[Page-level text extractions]
*** Block opens ***
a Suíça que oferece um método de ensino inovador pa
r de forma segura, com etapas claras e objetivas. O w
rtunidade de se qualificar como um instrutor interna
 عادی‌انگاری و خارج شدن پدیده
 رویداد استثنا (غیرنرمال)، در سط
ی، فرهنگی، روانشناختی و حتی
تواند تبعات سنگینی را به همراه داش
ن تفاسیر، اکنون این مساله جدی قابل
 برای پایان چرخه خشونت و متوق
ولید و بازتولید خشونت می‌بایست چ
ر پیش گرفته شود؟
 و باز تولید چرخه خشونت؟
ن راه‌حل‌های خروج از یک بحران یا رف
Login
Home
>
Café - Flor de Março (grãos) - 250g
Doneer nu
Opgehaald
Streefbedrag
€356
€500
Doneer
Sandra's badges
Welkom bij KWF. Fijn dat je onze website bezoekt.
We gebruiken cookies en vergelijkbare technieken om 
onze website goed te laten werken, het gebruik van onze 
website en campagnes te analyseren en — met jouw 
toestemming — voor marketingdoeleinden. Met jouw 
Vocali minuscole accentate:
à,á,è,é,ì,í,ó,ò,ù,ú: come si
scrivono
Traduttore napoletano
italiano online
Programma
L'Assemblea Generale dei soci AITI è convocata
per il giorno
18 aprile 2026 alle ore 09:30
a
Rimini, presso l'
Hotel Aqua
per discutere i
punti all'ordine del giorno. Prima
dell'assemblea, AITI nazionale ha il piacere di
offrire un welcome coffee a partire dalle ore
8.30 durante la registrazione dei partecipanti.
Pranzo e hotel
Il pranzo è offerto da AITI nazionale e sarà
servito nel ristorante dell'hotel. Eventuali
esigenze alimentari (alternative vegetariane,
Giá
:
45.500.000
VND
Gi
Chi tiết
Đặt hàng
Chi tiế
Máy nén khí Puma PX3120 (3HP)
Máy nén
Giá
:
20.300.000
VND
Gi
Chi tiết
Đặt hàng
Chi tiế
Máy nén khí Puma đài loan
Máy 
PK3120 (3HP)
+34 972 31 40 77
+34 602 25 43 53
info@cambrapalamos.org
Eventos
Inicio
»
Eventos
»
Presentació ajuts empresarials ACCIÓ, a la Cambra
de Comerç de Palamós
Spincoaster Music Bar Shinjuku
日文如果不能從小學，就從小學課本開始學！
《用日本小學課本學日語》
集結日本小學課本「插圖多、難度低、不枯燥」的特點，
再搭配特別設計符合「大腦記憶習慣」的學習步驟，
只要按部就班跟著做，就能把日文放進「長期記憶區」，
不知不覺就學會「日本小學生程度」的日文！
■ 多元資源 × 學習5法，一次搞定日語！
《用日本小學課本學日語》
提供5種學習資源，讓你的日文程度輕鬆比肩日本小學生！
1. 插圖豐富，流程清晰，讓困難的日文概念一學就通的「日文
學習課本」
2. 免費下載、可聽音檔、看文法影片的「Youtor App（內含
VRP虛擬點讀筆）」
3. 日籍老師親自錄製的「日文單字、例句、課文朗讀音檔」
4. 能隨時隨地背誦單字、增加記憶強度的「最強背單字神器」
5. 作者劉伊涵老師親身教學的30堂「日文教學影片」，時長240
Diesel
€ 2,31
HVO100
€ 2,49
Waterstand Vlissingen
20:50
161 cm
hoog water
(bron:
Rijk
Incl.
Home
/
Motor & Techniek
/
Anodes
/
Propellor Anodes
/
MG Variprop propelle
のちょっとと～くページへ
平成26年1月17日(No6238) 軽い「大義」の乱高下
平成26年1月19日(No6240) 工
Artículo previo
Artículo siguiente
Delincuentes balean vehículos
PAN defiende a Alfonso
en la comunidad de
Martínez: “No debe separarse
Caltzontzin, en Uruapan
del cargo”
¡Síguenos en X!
*** Block closes ***
Exercise directions:
Above are the records. Copy the lines beginning at the one that has "تواند تبعات سنگینی را به همراه داش" and ending with the one that has "esigenze alimentari (alternative", unchanged.

Output:
تواند تبعات سنگینی را به همراه داش
ن تفاسیر، اکنون این مساله جدی قابل
 برای پایان چرخه خشونت و متوق
ولید و بازتولید خشونت می‌بایست چ
ر پیش گرفته شود؟
 و باز تولید چرخه خشونت؟
ن راه‌حل‌های خروج از یک بحران یا رف
Login
Home
>
Café - Flor de Março (grãos) - 250g
Doneer nu
Opgehaald
Streefbedrag
€356
€500
Doneer
Sandra's badges
Welkom bij KWF. Fijn dat je onze website bezoekt.
We gebruiken cookies en vergelijkbare technieken om 
onze website goed te laten werken, het gebruik van onze 
website en campagnes te analyseren en — met jouw 
toestemming — voor marketingdoeleinden. Met jouw 
Vocali minuscole accentate:
à,á,è,é,ì,í,ó,ò,ù,ú: come si
scrivono
Traduttore napoletano
italiano online
Programma
L'Assemblea Generale dei soci AITI è convocata
per il giorno
18 aprile 2026 alle ore 09:30
a
Rimini, presso l'
Hotel Aqua
per discutere i
punti all'ordine del giorno. Prima
dell'assemblea, AITI nazionale ha il piacere di
offrire un welcome coffee a partire dalle ore
8.30 durante la registrazione dei partecipanti.
Pranzo e hotel
Il pranzo è offerto da AITI nazionale e sarà
servito nel ristorante dell'hotel. Eventuali
esigenze alimentari (alternative vegetariane,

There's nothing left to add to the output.